Many Iranians would agree with this proposition, including Iran's former president, Mohammed Khatami. As I wrote in Reinventing Khomeini: The Struggle for Reform in Iran, Khatami and his colleagues in the reform movement constituted a key wing of the Islamic Republic's original ruling family. These Islamic Leftists borrowed from Europe's revolutionary ideologies to argue for a notion of democracy that was hostile to all notions of pluralism. But after being persecuted by the very state they had helped to create, they began to rethink their original notion of democracy—as well as Islam.

Khatami's successor, President Ahmadinejad, embraced the populist myth of a unified, "people" a way to repress advocates of freedom, starting with Khatami's own allies. But such repression—accompanied by massive economic incompetence—has further alienated Iran's youth.
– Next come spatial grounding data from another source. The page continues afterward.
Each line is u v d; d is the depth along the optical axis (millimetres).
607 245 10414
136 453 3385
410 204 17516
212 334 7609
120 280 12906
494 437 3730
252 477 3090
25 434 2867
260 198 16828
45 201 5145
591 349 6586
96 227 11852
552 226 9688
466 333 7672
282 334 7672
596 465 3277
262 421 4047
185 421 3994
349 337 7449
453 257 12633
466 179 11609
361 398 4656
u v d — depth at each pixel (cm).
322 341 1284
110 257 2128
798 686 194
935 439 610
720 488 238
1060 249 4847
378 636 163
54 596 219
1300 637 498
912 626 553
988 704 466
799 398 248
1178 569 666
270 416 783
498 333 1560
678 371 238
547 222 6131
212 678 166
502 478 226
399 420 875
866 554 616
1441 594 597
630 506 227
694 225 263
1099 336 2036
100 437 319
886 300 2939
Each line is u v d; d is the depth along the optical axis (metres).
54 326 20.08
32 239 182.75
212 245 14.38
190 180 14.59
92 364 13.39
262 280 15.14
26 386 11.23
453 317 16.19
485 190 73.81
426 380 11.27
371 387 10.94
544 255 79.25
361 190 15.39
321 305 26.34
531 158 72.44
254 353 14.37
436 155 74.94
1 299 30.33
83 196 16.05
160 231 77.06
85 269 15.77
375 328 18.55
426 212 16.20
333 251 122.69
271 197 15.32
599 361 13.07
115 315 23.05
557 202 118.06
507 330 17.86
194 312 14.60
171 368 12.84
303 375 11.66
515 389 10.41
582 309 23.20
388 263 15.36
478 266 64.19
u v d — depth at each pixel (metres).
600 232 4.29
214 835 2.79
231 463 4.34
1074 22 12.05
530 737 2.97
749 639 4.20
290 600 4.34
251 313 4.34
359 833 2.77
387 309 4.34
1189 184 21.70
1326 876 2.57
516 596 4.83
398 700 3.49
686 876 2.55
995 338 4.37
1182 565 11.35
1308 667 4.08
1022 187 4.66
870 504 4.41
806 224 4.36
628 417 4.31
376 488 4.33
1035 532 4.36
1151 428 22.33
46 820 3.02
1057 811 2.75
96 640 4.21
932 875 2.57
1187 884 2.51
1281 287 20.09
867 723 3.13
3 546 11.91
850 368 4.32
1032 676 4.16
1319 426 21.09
How much disillusionment can a post-revolutionary state endure? A lot. However estranged, most Iranians would probably agree with Ebadi, who argues that political reform can only come through—rather than against—the institutions and ideologies of the Islamic Republic. The revolution is thirty years young. No savior can substitute for the long, hard struggle to redefine Iran's multi-faceted revolutionary heritage.

Khatami, who will probably run in Iran's June presidential election, knows that his followers (former and present) are not looking for a hero. Yet he must find a way to inspire them while at the same time defining a realistic political project that will entail difficult compromises. This is a formidable challenge, to say the least.